Student Spotlight: A UI pianist performs for the first time during the pandemic

While freshman Jason Lee is no stranger to the stage, he recalled performing his first piano recital at the University of Iowa was a unique experience.



Tatiana Plowman, Arts Reporter

A spotlight illuminates the silhouette of Jason Lee as he seats himself at a large concert grand piano inside the Voxman Recital Hall. The auditorium in Voxman Music Building, which can seat over 200 audience members, holds only 35 attendees.

For his first recital as a student at the University of Iowa, the first-year music student with an emphasis in piano performance played four pieces for his small audience, made up of friends, family, and his professor: Nocturne in C Sharp Minor by Frédéric Chopin, Sonata in C Major by Wolfgang Amadeus Mozart, 4 Impromptus by Franz Schubert, and Wiegenlied by Johannes Brahms.

While recitals aren’t a major requirement until the student’s senior year, Lee is no stranger to the recital stage. He’s played on many stages, performing since age 5, from his hometown of Naperville, Illinois all the way to a recital in the southern California area. He’s also performed in Carnegie Hall in 2016, after winning second place in the American Protégé International Piano Competition.

“Every performance experience has brought a new, profound memory,” Lee said. “Getting to express my feelings and seeing the effect that my music has on people is absolutely incredible.”

The pieces Lee played at the recital, which took place on March 27, were selected by his piano professor, Réne Lecuona, who selected the music based on what she believed he would be most comfortable with. She also ensured that the pieces paired nicely together.

RELATED: Student Spotlight: UI undergrad playwright and activist delves into powerful themes

Lee decided to play a recital this year without hesitation. Amid the pandemic, he’s leaped at any opportunity to create music for others to enjoy, adding that he plans on doing a recital each year he is at the university.

Lee’s passion for piano began at age 3. His father, Brian Lee, is an acclaimed pianist who received his doctorate degree from The Juilliard School.

“I found my own path with piano,” Lee said. “My family is my support system and I am really thankful, especially for having my dad as my biggest role model.”

Lee said he had not initially considered attending the UI until visiting a Midwest college fair at Northwestern University.
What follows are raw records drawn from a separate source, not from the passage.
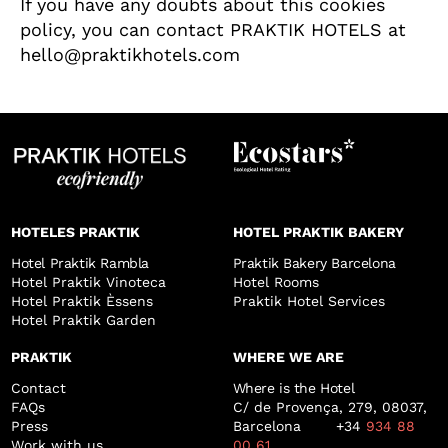
If you have any doubts about this cookies
policy, you can contact PRAKTIK HOTELS at
hello@praktikhotels.com
HOTELES PRAKTIK
HOTEL PRAKTIK BAKERY
Hotel Praktik Rambla
Praktik Bakery Barcelona
Hotel Praktik Vinoteca
Hotel Rooms
Hotel Praktik Èssens
Praktik Hotel Services
Hotel Praktik Garden
PRAKTIK
WHERE WE ARE
Contact
Where is the Hotel
FAQs
C/ de Provença, 279, 08037,
Press
Barcelona +34
934 88
Work with us
00 61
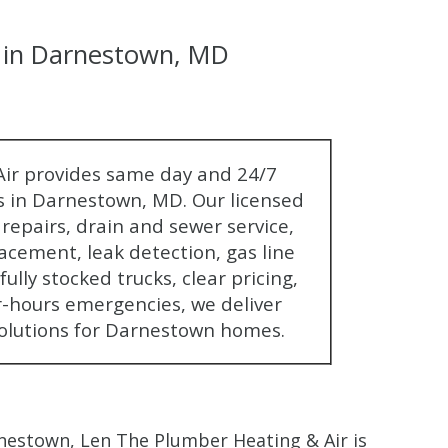
in Darnestown, MD
$80 O
ir provides same day and 24/7
 in Darnestown, MD. Our licensed
Any Plumbing 
epairs, drain and sewer service,
acement, leak detection, gas line
ully stocked trucks, clear pricing,
r-hours emergencies, we deliver
olutions for Darnestown homes.
estown, Len The Plumber Heating & Air is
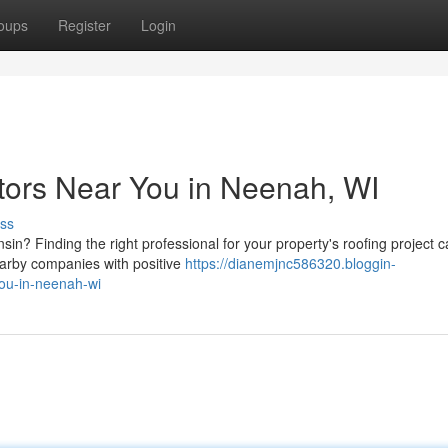
oups
Register
Login
tors Near You in Neenah, WI
ss
in? Finding the right professional for your property's roofing project 
earby companies with positive
https://dianemjnc586320.bloggin-
you-in-neenah-wi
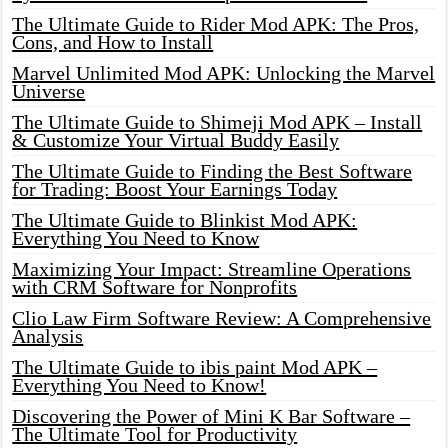
The Ultimate Guide to Rider Mod APK: The Pros,
Cons, and How to Install
Marvel Unlimited Mod APK: Unlocking the Marvel
Universe
The Ultimate Guide to Shimeji Mod APK – Install
& Customize Your Virtual Buddy Easily
The Ultimate Guide to Finding the Best Software
for Trading: Boost Your Earnings Today
The Ultimate Guide to Blinkist Mod APK:
Everything You Need to Know
Maximizing Your Impact: Streamline Operations
with CRM Software for Nonprofits
Clio Law Firm Software Review: A Comprehensive
Analysis
The Ultimate Guide to ibis paint Mod APK –
Everything You Need to Know!
Discovering the Power of Mini K Bar Software –
The Ultimate Tool for Productivity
After talking with the representatives, he decided that he wanted to tour the school and talk more with the music department. Lee went through four rounds of auditions at the UI and then learned he had earned a slot to be a music major with an emphasis in piano.

“I just knew that after speaking with everyone and seeing Voxman that Iowa was the perfect fit for myself,” Lee said. “I wouldn’t want to be anywhere else.”

Leading up to his recital, Lee practiced every day for at least three hours, averaging about 25 hours a week. Each piano major is provided with their own practice room to perfect their pieces for the live performance.

“When you’re in the performance zone, there’s a very rare feeling of euphoria,” Lee said. “It’s an entirely different world that you get transported to and it isn’t until the thunder of applause that you realize what just happened.”